Alcohol Abuse Facts and Information


Repeated, abusive drinking can lead to serious health, relationship, financial, educational, legal, and employment problems as well as to alcohol addiction. Stated another way, engaging in alcohol abuse over time adversely affects just about every importance aspect of a person's life.

And if this isn't enough, continued excessive and hazardous drinking often makes the transition from abuse to alcohol dependency (also known as "alcoholism" and "alcohol addiction").


What Is Alcohol Abuse?

Alcohol abuse is a drinking pattern that characteristically results in one or more of the following during a twelve-month time period:

  • An alcohol-related health problem (such as ulcers) or a physical injury (such as an alcohol-related accident or injury at work.)

  • The experience of recurring alcohol-related legal difficulties (such as receiving one or more "driving under the influence" (DUI) citations, especially if the drinker has never previously received a DUI.)

  • Failure to attend to important responsibilities at school, home, or work. The focus here is on irresponsibility in people who are typically responsible. Examples include the following: someone with an excellent attendance record at work or at school who suddenly starts to miss a lot of work or school, respectively, or someone who fails to do his chores at home who has a long track record of doing these chores on a regular basis.

  • Ongoing alcohol-related relationship issues. Picture this scenario. Nancy and Jacob have been happily married for three years. Jacob starts going to happy hour everyday after work and having a few drinks with his work buddies. As a result, Jacob spends less "quality" time with Nancy, he comes home late for dinner several times every week, he doesn't want to do anything but fall asleep in his recliner when he gets home, and he starts spending a lot of money that was targeted for the building of a new house. Do you think that Nancy just might have a "problem" with Jacob's alcohol-related behavior? Is there a chance that Jacob's drinking behavior is starting to sour his relationship with his wife?

Alcoholism Has its Roots in Alcohol Abuse

Something definitely needs to be articulated about alcohol abuse that is neither emphasized enough in the research literature nor in websites, blogs, and online forums: alcoholism has its roots in alcohol abuse. Think about this for a few minutes.

Do you honestly think that most people become alcohol dependent overnight? Of course not. In short, alcoholism results from repeated abusive and hazardous drinking over time.

This has many implications, but perhaps the key implication is this. If alcoholism has its roots in alcohol abuse, then the educational and preventative efforts need to point out the destruction and devastation associated with alcoholism so that those who don't drink never start and those who drink socially or abusively learn how to manage and control their drinking so that it NEVER escalates into alcohol dependency.

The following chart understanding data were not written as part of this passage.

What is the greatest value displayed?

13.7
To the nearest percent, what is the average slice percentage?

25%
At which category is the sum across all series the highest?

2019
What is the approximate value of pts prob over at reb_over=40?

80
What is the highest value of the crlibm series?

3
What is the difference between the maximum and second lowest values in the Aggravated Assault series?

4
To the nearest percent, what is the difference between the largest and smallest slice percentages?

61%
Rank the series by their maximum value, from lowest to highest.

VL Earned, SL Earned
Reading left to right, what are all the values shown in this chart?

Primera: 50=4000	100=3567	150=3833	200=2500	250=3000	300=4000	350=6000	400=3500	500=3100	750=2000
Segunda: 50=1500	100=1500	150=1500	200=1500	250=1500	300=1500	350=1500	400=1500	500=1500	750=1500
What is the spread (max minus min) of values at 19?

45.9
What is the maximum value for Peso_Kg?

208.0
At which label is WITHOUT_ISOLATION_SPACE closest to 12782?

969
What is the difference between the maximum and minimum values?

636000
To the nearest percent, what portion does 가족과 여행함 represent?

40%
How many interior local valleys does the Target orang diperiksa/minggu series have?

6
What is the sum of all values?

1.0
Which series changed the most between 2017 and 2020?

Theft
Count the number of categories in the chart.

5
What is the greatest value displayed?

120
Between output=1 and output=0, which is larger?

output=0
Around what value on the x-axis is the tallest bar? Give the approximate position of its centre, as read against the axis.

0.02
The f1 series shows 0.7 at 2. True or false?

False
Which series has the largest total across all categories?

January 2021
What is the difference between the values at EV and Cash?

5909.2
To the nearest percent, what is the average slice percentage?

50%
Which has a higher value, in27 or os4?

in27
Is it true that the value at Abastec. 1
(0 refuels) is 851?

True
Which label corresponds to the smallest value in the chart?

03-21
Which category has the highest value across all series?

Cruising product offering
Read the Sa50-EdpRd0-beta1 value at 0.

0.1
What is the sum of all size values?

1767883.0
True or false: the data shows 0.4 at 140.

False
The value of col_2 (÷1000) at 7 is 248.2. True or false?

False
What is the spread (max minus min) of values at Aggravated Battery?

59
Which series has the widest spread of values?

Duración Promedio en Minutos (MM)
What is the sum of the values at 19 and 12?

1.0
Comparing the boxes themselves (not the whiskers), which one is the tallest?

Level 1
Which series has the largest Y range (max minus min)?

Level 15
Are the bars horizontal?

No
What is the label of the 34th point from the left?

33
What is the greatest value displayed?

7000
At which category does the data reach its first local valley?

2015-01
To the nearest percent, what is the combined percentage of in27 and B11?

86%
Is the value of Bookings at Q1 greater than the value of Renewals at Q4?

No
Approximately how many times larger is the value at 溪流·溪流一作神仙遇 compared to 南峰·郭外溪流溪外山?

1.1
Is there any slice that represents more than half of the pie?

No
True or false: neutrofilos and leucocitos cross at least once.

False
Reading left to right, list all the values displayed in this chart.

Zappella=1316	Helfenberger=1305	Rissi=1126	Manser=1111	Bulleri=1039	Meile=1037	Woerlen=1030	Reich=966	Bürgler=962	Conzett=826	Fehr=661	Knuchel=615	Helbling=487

Obviously, multitudes of people need to hear about the alcoholism "horror stories" such as alcohol related cancer, heart disease, and organ malfunction like liver damage so they can learn how to avoid such disastrous and at times fatal medical conditions.

Of course it makes sense for alcoholics to get the alcohol treatment they need. On the other hand, it makes just as much sense, if not more sense, for alcohol abusers to get alcohol treatment BEFORE their drinking changes into alcohol dependency.


In conclusion, why increase your risk of developing such devastating medical, relationship, financial, employment, educational, and legal problems that are usually associated with alcoholism when you can virtually eliminate these risks either by always drinking in moderation or by abstaining from drinking alcohol altogether? And if you cannot accomplish either one of these options on your own, then get alcohol treatment so that you can.